Kıyâmet günü akrabalarınız ve evlâtlarınız, asla size fayda sağlamaz. (Onlarla) sizin aranızı ayıracaktır. Ve Allah, yaptıklarınızı en iyi görendir.
60/MUMTEHİNE-4: Kad kânet lekum usvetun hasenetun fî ibrâhîme vellezîne meah(meahu), iz kâlû li kavmihim innâ bureâu minkum ve mimmâ ta’budûne min dûnillâhi kefernâ bikum, ve bedee beynenâ ve beynekumul adâvetu vel bagdâu ebeden hattâ tû’minû billâhi vahdehû, illâ kavle ibrâhîme li ebîhi le estagfirenne leke ve mâ emliku leke minallâhi min şey’İn, rabbenâ aleyke tevekkelnâ ve ileyke enebnâ ve ileykel masîr(masîru).
Hz. İbrâhîm ve onunla beraber olanlar sizin için güzel bir örnek olmuştur. Onlar kavimlerine şöyle demişlerdi: “Muhakkak ki biz, sizden ve sizin Allah'tan başka taptığınız şeylerden uzağız, sizi inkâr ediyoruz. Ve siz, Allah'ın tek oluşuna inanıncaya kadar, sizinle bizim aramızda ebediyyen düşmanlık ve öfke başladı.” Hz. İbrâhîm'in, babasına: “Senin için mutlaka istiğfar edeceğim (mağfiret dileyeceğim). (Ancak) Allah'tan sana gelecek bir şeyi önlemeye malik değilim, sözü (demesi) hariç. Rabbimiz, biz Sana tevekkül ettik. Ve Sana yöneldik. Ve masîr (varış, dönüş, ulaşma), Sana'dır.”

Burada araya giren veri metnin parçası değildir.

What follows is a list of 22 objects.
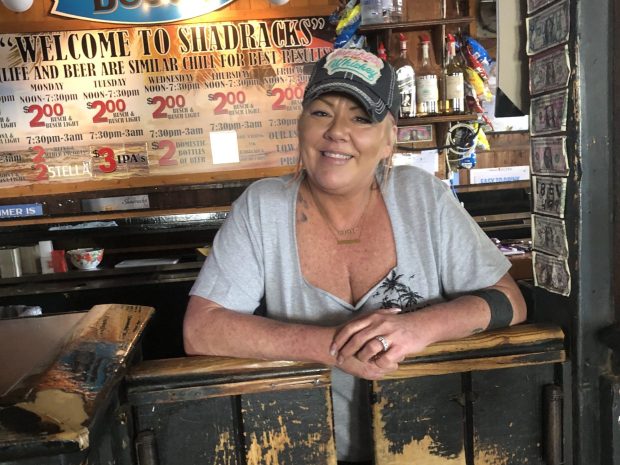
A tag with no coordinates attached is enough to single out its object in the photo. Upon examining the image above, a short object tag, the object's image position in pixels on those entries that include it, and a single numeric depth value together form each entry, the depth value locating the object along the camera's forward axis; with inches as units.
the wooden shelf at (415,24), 113.0
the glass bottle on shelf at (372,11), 112.7
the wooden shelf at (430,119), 118.0
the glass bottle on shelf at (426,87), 117.6
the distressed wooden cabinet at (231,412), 38.9
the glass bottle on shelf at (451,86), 118.0
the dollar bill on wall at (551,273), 43.1
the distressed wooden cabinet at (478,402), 41.3
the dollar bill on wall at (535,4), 42.2
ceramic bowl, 127.3
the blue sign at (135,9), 139.0
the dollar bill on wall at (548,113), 41.3
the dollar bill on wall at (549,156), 41.8
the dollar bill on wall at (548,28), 39.9
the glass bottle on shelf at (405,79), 113.3
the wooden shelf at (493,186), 158.1
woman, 47.0
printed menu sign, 141.5
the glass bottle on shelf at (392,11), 114.0
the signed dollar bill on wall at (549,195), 42.5
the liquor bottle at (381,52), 116.4
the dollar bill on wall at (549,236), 42.9
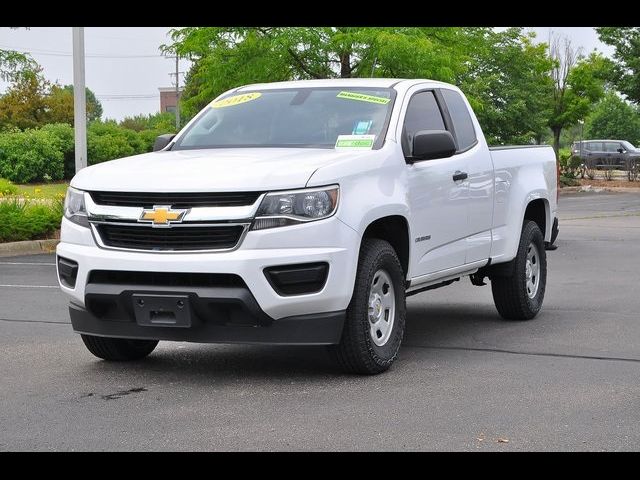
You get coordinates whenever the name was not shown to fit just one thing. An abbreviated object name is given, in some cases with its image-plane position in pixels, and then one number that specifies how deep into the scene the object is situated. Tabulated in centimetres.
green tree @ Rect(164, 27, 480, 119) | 2566
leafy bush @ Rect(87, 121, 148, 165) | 4304
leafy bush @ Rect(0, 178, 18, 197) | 2981
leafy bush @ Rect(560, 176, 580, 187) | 4025
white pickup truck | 699
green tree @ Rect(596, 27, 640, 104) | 4412
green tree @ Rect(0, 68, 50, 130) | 5547
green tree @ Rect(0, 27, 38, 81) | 2069
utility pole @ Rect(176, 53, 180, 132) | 9824
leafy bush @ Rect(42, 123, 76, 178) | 4194
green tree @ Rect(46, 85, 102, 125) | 5638
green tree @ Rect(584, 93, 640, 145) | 8475
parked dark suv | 5494
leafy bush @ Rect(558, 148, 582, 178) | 4178
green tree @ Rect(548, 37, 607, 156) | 4884
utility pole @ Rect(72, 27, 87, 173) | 1909
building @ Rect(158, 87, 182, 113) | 16812
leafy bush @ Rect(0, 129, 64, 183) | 4009
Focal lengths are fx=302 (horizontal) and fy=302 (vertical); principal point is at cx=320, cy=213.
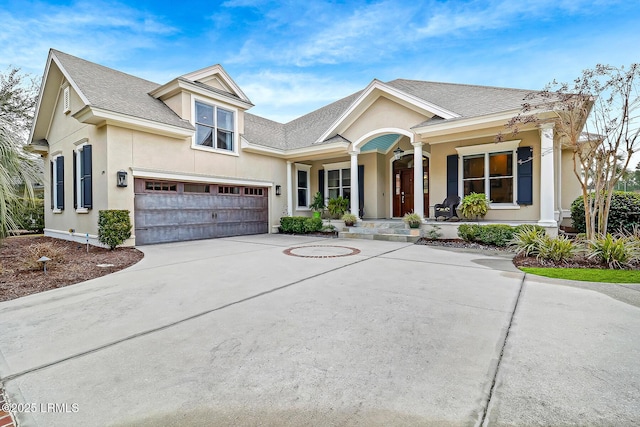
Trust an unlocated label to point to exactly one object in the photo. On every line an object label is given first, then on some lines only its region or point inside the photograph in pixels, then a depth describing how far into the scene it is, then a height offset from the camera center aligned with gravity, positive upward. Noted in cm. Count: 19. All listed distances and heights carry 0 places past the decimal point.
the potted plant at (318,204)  1391 +20
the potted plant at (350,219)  1145 -42
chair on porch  1021 +0
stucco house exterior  891 +193
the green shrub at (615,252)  564 -88
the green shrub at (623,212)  823 -17
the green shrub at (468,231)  879 -72
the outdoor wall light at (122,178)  859 +90
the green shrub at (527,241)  671 -81
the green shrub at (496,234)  823 -76
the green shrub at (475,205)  970 +6
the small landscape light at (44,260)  538 -89
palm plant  568 +85
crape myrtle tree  638 +199
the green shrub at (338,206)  1294 +9
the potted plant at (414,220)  987 -41
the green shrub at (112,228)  816 -49
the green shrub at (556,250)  609 -89
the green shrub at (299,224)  1217 -66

60/MUMTEHİNE-5: Rabbenâ lâ tec’alnâ fitneten lillezîne keferû, vagfir lenâ rabbenâ, inneke entel azîzul hakîm(hakîmu).
Rabbimiz, bizi kâfirlere fitne kılma! Ve bizi mağfiret et Rabbimiz. Muhakkak ki Sen, Sen; Azîz'sin, Hakîm'sin.
60/MUMTEHİNE-6: Lekad kâne lekum fîhim usvetun hasenetun li men kâne yercûllâhe vel yevmel âhire ve men yetevelle fe innallâhe huvel ganiyyul hamîd(hamîdu).
Andolsun ki, sizin için onlarda Allah'ı (Allah'ın Zat'ına ulaşmayı) ve ahiret gününü dilemiş olan kimselere güzel örnek vardır. Ve kim dönerse, o taktirde muhakkak ki Allah, O; Ganî'dir, Hamîd'dir (hamdedilendir).
60/MUMTEHİNE-7: Asâllâhu en yec’ale beynekum ve beynellezîne âdeytum minhum meveddeh(meveddeten), vallâhu kadîr(kadîrun), vallâhu gafûrun rahîm(rahîmun).
Allah'ın sizinle ve onlardan düşman olduğunuz kimseler arasında dostluk yaratması umulur. Ve Allah; Kaadir'dir (herşeye gücü yetendir). Ve Allah; Gafur'dur (mağfiret edendir), Rahîm'dir (Rahîm esması ile tecelli edendir).